I struggle proofreading my own work. I know what I wanted to say and often gloss over my mistakes, apparently self-correcting them in my head. This is just the opposite of what I do reading other people’s writing. When reading someone else’s article, blog, etc., once I run across an error, I reset to proofreading mode and find myself looking for additional errors in lieu of absorbing content.
That said, let me throw this out there to my lurkers. While I don’t like it when I or others find errors in my writing, please don’t hesitate to tell me about them. Yes, I will be embarrassed, because I try my best to avoid them, but better that I’m told and correct them than let them continue to stand for others to stumble over. This blog celebrated its 12th Birthday in May. There are 178 pages of posts! No Kim & Ginny, I’m not going back and removing all the double spaces after periods! Ha! I’ve corrected that from when I learned I was in error, but those are going to stay in the older posts.
I’ve also chosen to write like I talk, so proper English often loses out to colloquialisms. While it is technically Easterday Construction Co., Inc.’s business blog, I often use it as a personal forum to vent about things that aren’t worth arguing in public. Some examples of that are here, here and here if you’re interested. Judging by the limited comments, I’m probably talking to myself most of the time here… which may be for the best! If you made it this far, thanks for “listening”.
Graphic in the top paragraph was borrowed from The Princeton Tutoring Blog
I attended the Culver Plan Commission with a client Tuesday night. I was a little surprised to be called out in front of my client regarding another project, but so these things go.
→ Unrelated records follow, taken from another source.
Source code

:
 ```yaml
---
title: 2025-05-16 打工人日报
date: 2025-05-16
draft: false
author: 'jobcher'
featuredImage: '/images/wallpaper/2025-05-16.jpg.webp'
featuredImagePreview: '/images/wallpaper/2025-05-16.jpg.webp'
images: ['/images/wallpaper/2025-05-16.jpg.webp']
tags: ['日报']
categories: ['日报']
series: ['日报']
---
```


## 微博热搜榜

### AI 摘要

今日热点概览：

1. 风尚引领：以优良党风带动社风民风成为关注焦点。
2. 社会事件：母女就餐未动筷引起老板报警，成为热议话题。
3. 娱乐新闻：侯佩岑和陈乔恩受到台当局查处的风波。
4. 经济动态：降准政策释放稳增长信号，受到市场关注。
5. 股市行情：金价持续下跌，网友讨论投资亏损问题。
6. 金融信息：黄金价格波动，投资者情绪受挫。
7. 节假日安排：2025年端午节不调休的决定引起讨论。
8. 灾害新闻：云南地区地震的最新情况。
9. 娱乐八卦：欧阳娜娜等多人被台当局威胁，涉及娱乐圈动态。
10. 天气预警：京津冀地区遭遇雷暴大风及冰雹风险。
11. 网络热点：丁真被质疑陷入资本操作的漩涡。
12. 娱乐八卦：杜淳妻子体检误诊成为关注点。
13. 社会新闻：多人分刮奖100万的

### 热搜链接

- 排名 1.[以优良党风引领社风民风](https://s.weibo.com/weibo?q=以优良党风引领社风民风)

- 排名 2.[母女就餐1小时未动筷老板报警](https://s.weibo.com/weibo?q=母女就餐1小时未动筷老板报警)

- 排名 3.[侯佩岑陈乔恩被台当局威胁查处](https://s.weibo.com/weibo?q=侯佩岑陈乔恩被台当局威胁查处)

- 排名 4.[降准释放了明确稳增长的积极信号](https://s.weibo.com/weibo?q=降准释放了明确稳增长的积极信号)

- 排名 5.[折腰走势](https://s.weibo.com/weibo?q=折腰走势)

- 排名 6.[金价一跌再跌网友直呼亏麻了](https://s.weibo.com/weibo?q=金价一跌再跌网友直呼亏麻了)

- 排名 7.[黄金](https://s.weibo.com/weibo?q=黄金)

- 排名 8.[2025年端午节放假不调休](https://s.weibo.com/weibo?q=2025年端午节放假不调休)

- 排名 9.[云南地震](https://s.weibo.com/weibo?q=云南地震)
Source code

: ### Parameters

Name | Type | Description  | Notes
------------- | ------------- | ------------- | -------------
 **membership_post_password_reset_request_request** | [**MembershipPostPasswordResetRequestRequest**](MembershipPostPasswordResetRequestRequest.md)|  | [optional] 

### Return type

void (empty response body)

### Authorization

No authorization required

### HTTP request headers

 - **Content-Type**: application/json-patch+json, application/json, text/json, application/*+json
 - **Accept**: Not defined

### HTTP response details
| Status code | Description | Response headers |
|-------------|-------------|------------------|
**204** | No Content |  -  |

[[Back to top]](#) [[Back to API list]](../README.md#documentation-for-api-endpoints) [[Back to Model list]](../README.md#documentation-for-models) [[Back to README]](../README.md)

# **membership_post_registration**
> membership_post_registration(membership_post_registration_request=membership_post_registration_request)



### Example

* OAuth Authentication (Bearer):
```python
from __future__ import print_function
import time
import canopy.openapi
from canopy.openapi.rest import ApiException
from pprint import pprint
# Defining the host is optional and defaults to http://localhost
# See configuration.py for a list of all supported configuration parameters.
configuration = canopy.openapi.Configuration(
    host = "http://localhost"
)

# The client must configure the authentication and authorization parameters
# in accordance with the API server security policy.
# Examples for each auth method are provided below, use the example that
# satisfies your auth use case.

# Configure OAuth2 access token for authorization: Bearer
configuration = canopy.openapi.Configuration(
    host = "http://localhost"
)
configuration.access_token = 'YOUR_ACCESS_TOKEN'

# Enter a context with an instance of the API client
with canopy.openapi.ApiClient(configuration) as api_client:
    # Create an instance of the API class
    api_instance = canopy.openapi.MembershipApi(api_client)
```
Some Background: Last month I appeared for the Secondary Plan Review for the PUD (Planned Unit Development) needed for construction of The Paddocks. The project is one of the signature pieces in Culver’s Stellar Strategic Investment Plan and had been before the Plan Commission multiple times. It passed with one dissenting vote. I wondered about that vote, but never questioned it. It was their right to vote against the project. If they had expressed their objections before the vote, I could have provided a rebuttal to their objections, but after the vote it was a moot point.
Tuesday, that commissioner chose to elaborate on their no vote. To paraphrase, their objection was that all ordinances should be treated equal and since the Town had adopted a Complete Streets ordinance, and The Paddocks had agreed to provide a trail connection through The Paddocks property, the developer should have been required to exhaust all options to continue the trail through the adjacent property. The Developer should also be held to a higher standard due to the Tax Abatement awarded to The Paddocks.
A few things bothered me about that, but again, it was water under the bridge so I did not attempt to address it at that meeting. This is my venue to vent though, so here are my thoughts:
As I have said many times in the past, I respect the volunteers that serve on public boards and commissions. They take more slings and arrows than ever gets balanced out with accolades. That doesn’t alleviate their responsibility to know all the facts. In this case, some of the commentary was counter to things previously negotiated with the Town Council and the Plan Commission’s own Technical Review Committee. Speaking from the table at the front of the room gives their voice additional weight. That needs to be used judiciously.
Obviously this commissioner’s take differs from mine. Fortunately for me, the project and the Town, his position wasn’t shared by the other commissioners.